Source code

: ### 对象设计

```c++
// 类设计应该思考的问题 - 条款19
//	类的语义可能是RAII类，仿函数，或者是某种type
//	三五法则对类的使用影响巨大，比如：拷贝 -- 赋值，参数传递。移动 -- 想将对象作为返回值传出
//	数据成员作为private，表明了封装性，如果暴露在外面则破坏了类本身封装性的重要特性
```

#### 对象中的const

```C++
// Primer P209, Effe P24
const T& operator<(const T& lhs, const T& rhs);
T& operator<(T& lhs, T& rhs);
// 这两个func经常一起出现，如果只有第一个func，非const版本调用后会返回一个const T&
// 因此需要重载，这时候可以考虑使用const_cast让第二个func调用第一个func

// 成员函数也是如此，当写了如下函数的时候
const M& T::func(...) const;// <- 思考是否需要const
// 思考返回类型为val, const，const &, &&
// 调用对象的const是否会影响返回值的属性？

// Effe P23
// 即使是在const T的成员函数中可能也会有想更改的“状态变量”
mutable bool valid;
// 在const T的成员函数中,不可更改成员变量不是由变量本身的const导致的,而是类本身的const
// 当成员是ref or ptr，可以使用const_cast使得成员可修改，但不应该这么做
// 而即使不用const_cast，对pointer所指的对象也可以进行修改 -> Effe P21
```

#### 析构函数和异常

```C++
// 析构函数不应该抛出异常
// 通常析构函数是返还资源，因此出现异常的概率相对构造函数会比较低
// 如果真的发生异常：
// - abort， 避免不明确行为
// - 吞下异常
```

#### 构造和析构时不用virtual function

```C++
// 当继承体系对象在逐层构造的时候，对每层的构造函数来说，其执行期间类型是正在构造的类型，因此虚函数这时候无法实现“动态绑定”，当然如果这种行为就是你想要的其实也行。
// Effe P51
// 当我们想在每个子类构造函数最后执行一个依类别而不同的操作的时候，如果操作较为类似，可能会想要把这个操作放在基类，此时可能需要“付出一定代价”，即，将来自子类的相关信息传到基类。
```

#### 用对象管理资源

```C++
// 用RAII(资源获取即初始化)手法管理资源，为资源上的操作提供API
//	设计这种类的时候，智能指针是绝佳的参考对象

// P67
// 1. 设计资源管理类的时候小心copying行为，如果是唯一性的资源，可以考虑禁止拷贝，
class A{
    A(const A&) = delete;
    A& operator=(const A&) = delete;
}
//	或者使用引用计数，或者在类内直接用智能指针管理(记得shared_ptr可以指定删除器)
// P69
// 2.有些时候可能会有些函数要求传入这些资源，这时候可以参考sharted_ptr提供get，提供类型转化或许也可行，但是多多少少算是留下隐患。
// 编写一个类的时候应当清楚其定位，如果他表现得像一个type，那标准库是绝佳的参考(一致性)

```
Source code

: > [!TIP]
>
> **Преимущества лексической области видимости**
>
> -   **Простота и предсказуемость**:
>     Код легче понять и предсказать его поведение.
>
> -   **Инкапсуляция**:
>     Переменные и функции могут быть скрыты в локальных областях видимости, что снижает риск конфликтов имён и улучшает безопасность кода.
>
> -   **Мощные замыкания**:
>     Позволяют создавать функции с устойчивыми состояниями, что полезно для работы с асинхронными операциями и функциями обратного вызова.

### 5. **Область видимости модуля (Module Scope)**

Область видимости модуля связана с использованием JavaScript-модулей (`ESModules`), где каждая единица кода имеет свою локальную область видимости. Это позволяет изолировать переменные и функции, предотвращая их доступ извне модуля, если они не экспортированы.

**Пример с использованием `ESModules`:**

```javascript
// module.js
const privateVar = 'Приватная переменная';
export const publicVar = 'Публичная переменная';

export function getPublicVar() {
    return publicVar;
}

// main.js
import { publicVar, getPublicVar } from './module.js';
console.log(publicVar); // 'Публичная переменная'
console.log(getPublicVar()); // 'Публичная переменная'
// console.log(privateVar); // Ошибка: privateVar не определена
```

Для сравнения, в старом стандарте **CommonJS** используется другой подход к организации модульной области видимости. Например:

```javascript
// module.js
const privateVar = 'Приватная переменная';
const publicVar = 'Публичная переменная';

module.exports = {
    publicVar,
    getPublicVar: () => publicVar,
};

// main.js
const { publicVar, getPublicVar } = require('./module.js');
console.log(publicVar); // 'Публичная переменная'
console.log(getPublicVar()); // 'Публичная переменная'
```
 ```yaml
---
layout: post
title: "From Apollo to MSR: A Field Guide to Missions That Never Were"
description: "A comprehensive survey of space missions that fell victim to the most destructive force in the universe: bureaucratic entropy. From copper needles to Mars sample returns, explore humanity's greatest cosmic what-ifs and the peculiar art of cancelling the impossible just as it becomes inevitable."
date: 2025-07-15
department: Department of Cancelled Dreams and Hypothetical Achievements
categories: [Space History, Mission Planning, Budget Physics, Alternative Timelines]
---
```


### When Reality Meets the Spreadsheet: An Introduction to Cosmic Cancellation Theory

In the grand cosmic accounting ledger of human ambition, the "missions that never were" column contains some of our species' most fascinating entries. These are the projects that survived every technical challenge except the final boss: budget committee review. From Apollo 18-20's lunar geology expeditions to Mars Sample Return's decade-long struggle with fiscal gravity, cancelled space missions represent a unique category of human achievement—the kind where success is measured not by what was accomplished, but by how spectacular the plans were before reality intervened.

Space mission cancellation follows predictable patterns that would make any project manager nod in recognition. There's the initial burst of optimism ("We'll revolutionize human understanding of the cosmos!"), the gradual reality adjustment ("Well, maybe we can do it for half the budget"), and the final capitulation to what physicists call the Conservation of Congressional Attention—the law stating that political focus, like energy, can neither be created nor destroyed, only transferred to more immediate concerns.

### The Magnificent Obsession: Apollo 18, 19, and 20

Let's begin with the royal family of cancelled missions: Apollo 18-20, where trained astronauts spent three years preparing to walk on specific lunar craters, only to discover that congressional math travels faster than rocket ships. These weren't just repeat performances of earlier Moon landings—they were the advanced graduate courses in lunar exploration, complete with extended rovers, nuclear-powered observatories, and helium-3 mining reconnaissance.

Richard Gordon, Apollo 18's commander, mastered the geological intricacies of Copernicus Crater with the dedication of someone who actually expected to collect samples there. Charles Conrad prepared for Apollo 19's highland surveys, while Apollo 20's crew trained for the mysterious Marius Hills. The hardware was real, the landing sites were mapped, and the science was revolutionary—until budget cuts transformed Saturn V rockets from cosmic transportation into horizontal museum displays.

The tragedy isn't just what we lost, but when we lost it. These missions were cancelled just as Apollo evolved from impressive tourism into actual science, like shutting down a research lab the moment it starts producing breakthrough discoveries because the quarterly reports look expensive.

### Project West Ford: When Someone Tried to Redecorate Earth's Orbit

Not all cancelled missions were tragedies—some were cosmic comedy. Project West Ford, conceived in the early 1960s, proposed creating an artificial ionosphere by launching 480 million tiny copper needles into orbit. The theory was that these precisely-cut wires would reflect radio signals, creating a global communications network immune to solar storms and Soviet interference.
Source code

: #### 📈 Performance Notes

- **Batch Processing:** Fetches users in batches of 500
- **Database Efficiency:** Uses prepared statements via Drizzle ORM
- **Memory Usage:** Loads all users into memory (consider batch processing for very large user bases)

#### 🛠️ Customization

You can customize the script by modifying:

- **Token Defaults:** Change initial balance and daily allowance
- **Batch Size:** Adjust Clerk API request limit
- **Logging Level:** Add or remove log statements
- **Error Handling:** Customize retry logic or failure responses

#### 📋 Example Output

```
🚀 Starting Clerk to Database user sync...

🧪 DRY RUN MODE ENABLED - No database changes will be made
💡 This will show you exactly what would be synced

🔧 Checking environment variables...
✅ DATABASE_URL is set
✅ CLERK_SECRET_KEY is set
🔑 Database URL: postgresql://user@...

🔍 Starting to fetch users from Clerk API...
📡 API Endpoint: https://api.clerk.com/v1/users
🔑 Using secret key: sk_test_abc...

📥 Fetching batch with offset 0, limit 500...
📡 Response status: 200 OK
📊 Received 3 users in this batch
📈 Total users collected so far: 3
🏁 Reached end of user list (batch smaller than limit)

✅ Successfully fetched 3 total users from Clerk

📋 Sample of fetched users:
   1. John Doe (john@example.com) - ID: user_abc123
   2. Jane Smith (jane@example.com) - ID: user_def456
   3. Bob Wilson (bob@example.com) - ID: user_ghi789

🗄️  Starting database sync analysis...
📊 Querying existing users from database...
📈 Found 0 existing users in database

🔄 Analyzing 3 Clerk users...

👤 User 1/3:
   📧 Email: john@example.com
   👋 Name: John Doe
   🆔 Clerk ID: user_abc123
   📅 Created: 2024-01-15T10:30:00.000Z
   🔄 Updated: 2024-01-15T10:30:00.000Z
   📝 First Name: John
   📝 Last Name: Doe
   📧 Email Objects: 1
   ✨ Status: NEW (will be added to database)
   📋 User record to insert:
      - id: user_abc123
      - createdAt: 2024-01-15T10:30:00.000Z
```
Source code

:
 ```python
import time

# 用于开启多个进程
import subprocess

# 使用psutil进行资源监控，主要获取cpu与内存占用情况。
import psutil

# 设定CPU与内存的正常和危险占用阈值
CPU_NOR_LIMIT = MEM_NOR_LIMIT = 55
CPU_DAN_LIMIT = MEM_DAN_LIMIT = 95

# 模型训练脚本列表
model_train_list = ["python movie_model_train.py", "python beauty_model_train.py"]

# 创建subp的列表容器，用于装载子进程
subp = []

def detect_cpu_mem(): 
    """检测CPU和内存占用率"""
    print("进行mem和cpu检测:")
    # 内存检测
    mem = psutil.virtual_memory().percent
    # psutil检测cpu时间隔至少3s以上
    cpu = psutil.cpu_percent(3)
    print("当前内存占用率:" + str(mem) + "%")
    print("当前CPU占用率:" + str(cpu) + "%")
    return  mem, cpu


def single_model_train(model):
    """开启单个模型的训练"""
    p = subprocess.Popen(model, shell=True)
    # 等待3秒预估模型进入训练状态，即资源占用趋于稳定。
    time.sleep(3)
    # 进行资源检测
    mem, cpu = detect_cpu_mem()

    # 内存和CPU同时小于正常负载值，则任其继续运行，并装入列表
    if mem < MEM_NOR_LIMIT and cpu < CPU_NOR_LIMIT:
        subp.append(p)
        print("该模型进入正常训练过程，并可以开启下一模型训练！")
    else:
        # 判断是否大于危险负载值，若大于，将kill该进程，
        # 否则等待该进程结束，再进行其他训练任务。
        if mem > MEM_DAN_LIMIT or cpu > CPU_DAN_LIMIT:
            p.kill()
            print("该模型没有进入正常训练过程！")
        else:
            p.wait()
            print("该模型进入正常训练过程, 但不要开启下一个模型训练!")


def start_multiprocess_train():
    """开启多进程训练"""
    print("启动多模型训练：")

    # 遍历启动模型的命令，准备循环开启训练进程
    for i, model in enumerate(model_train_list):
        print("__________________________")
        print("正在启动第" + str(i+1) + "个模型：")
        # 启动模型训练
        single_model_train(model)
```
────────────────────────────────────────
Check each line above for the string "users" and copy those that have it.

§ FINISHED EXERCISE:
- **Batch Processing:** Fetches users in batches of 500
- **Memory Usage:** Loads all users into memory (consider batch processing for very large user bases)
🔍 Starting to fetch users from Clerk API...
📡 API Endpoint: https://api.clerk.com/v1/users
📊 Received 3 users in this batch
📈 Total users collected so far: 3
✅ Successfully fetched 3 total users from Clerk
📋 Sample of fetched users:
📊 Querying existing users from database...
📈 Found 0 existing users in database
🔄 Analyzing 3 Clerk users...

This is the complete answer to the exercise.